The Financial Services Agency of Japan (JFSA) and the National Institute of Information and Communications Technology (NICT) have joined forces in hopes of improving bilingual communication in the financial sector.
The result? An AI-based engine used to translate financial documents between Japanese and English. The JFSA commissioned the NICT to carry out research and develop an engine that aims to improve translation accuracy in the specialized financial industry.
The NICT had already begun technology transfer of the new engine to private enterprises on March 1, 2022. The project’s overarching goal is to strengthen Japan’s role as an international financial hub.
According to researchers behind the project, the output of their machine translation (MT) engine has “reached the level of professional translators specialized for the financial sector.” Yes, we’ve heard it before. With Google (2016), Microsoft (2018), and a few others. Based on the very limited information released by the two agencies in English, this is what we know.
Prior to launching the engine, researchers conducted a study into translation quality. The process entailed gathering translation documents owned by the JFSA and financial industry groups. The NICT then refined these documents into MT training data (i.e., a standard process).

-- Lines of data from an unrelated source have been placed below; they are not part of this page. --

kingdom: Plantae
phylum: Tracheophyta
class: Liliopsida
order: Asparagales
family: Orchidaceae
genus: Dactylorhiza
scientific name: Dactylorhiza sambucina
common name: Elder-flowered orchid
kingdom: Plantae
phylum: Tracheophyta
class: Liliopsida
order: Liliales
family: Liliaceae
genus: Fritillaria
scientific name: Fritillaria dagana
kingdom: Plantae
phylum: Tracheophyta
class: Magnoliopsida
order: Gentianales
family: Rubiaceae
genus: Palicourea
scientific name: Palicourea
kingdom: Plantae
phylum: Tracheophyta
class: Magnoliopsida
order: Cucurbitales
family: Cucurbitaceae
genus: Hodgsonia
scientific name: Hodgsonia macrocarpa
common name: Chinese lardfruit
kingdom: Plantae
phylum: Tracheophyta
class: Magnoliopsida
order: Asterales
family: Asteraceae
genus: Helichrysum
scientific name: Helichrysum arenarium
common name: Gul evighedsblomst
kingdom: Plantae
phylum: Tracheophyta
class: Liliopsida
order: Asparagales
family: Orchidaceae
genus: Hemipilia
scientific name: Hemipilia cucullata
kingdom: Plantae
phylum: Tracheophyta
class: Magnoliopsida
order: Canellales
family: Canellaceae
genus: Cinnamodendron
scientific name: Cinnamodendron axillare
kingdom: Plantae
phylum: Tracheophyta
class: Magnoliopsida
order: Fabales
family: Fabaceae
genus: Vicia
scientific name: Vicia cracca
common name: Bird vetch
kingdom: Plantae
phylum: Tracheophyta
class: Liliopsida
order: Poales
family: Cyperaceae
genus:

When comparing the quality of translation for the same text produced by a “general-purpose translation engine” (unspecified in the English press release) versus the NICT’s newly developed “high-precision AI translation engine,” researchers found the percentage of what would be deemed a professional translation by financial translators had risen from 21% to 49%. Those deemed “NG” (No Good) was reduced from 21% to 12%.
As usual, claims of human parity would behoove anyone working today in language technology, or AI for that matter, to raise questions on how extensive (or narrow) the test samples used for evaluation were. And how context and other test parameters were selected.
That said, it is remarkable that Japan has chosen machine translation as an important pillar in its attempt to further internationalize its financial markets. Moreover, the Japanese government conducted a fairly large-scale research project to this end, which is now being deployed for corporate use.
Now, the claim of MT having “reached the level of professional translators” will be put to the test daily and at scale.